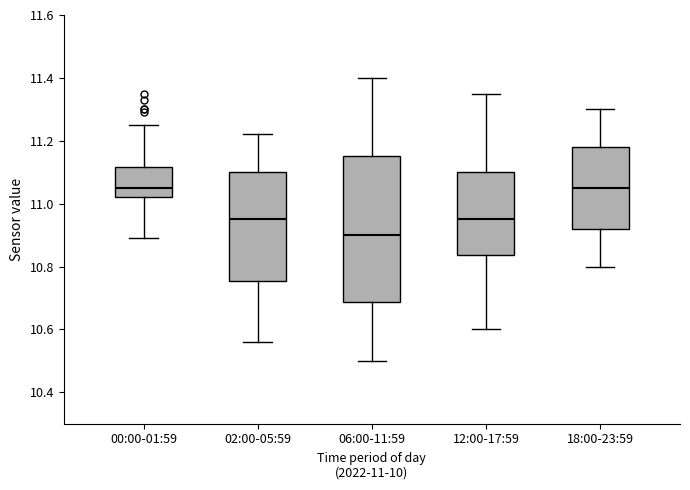

Reading left to right, read every box against the y-axis: the position of its median line, the range the box covers, and the ends of its whiskers. The values are not printed on the chart, so give them approximately, as read against the axis.

00:00-01:59: median 11.06, box 11.02 to 11.12, whiskers 10.90 to 11.26
02:00-05:59: median 10.96, box 10.76 to 11.10, whiskers 10.56 to 11.22
06:00-11:59: median 10.90, box 10.68 to 11.16, whiskers 10.50 to 11.40
12:00-17:59: median 10.96, box 10.84 to 11.10, whiskers 10.60 to 11.36
18:00-23:59: median 11.06, box 10.92 to 11.18, whiskers 10.80 to 11.30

• **TASK DETAILS**
Reproduce all of the data above word for word, leaving out the pictures.

• **FINISHED TASK**
Reading left to right, read every box against the y-axis: the position of its median line, the range the box covers, and the ends of its whiskers. The values are not printed on the chart, so give them approximately, as read against the axis.

00:00-01:59: median 11.06, box 11.02 to 11.12, whiskers 10.90 to 11.26
02:00-05:59: median 10.96, box 10.76 to 11.10, whiskers 10.56 to 11.22
06:00-11:59: median 10.90, box 10.68 to 11.16, whiskers 10.50 to 11.40
12:00-17:59: median 10.96, box 10.84 to 11.10, whiskers 10.60 to 11.36
18:00-23:59: median 11.06, box 10.92 to 11.18, whiskers 10.80 to 11.30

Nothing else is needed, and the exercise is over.